Copper(I) sulfide, #"Cu"_2"S"#, is practically insoluble in aqueous solution.

This means that very, very small amounts of the salt will dissociate to form copper(I) cations, #"Cu"^(+)#, and sulfide anions, #"S"^(2-)#, in solution, and thus an equilibrium will be established between the undissolved salt and the dissolved ions

#"Cu"_ 2"S"_ ((s)) rightleftharpoons 2"Cu"_ ((aq))^(+) + "S"_ ((aq))^(2-)#

Silver nitrate, #"AgNO"_3#, on the other hand, is soluble in aqueous solution.

This means that it will dissociate completely to form silver cations ,#"Ag"^(+)#, and nitrate anions, #"NO"_3^(-)#, in solution.

#"AgNO"_ (3(aq)) -> "Ag"_ ((aq))^(+) + "NO"_ (3(aq))^(-)#

Now, when a solution of silver nitrate is added to a solution of copper(I) sulfide, the silver cations will combine with the sulfide anions to form silver sulfide, #"Ag"_2"S"#, an insoluble solid that precipitates out of solution.

#2"Ag"_ ((aq))^(+) + "S"_ ((aq))^(2-) -> "Ag"_ 2"S"_((s)) darr#

This reaction will consume some of the sulfide anions that were delivered to the solution by the insoluble copper(I) sulfide.

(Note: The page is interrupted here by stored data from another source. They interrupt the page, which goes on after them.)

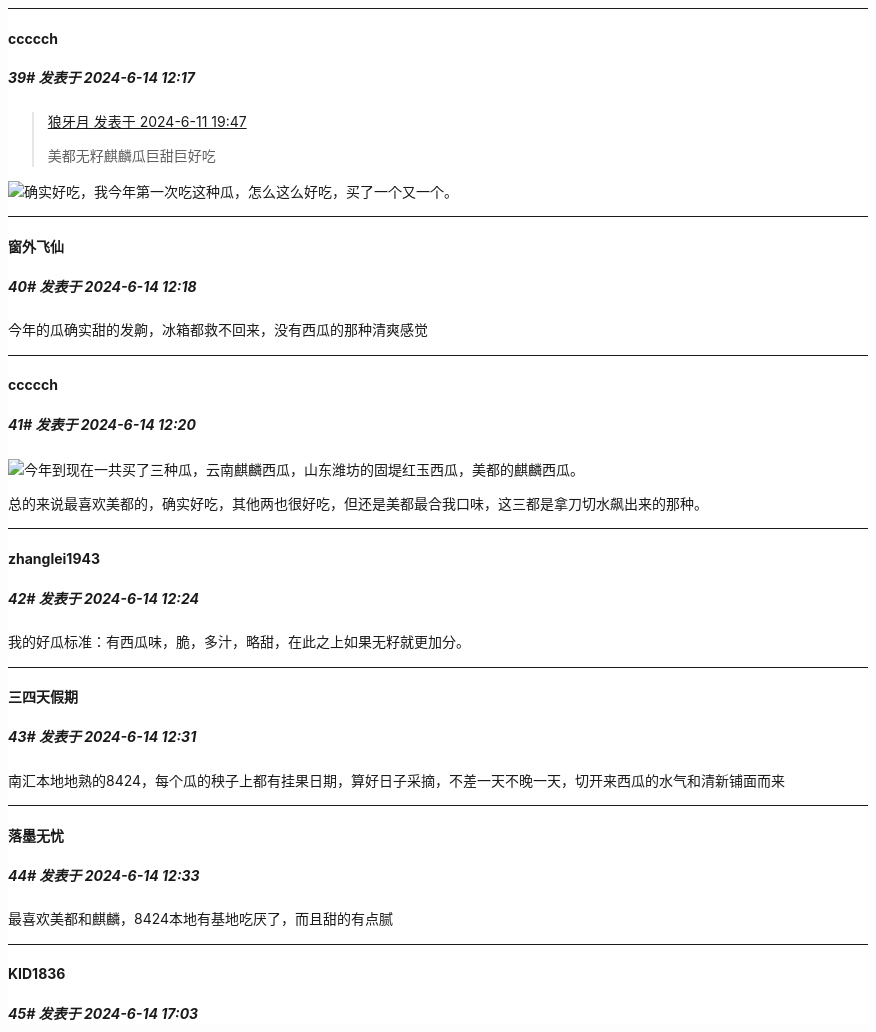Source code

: *****

####  ccccch  
##### 39#       发表于 2024-6-14 12:17

<blockquote><a href="httphttps://bbs.saraba1st.com/2b/forum.php?mod=redirect&amp;goto=findpost&amp;pid=65199183&amp;ptid=2187133" target="_blank">狼牙月 发表于 2024-6-11 19:47</a>

美都无籽麒麟瓜巨甜巨好吃</blockquote>
<img src="https://static.saraba1st.com/image/smiley/face2017/067.png" referrerpolicy="no-referrer">确实好吃，我今年第一次吃这种瓜，怎么这么好吃，买了一个又一个。

*****

####  窗外飞仙  
##### 40#       发表于 2024-6-14 12:18

今年的瓜确实甜的发齁，冰箱都救不回来，没有西瓜的那种清爽感觉


*****

####  ccccch  
##### 41#       发表于 2024-6-14 12:20

<img src="https://static.saraba1st.com/image/smiley/face2017/067.png" referrerpolicy="no-referrer">今年到现在一共买了三种瓜，云南麒麟西瓜，山东潍坊的固堤红玉西瓜，美都的麒麟西瓜。

总的来说最喜欢美都的，确实好吃，其他两也很好吃，但还是美都最合我口味，这三都是拿刀切水飙出来的那种。


*****

####  zhanglei1943  
##### 42#       发表于 2024-6-14 12:24

我的好瓜标准：有西瓜味，脆，多汁，略甜，在此之上如果无籽就更加分。


*****

####  三四天假期  
##### 43#       发表于 2024-6-14 12:31

南汇本地地熟的8424，每个瓜的秧子上都有挂果日期，算好日子采摘，不差一天不晚一天，切开来西瓜的水气和清新铺面而来

*****

####  落墨无忧  
##### 44#       发表于 2024-6-14 12:33

最喜欢美都和麒麟，8424本地有基地吃厌了，而且甜的有点腻


*****

####  KID1836  
##### 45#       发表于 2024-6-14 17:03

As a result, the equilibrium reaction that governs the salt's dissociation will shift to the right in order to compensate for the fact that the sulfide anions are now combining with the silver cations to form silver sulfide #-># think Le Chatelier's Principle here.

#color(white)()#

#"Cu"_ 2"S"_ ((s)) rightleftharpoons 2"Cu"_ ((aq))^(+) + "S"_ ((aq))^(2-)#

#stackrel(color(blue)(rarr))(color(white)(aacolor(green)("shift to the right")aaa))#

Since the forward reaction aims at increasing the concentration of sulfide anions in solution, a shift to the right implies that more of the salt will dissociate.

Therefore, the solubility of copper(I) sulfide will increase upon the addition of a solution of silver nitrate.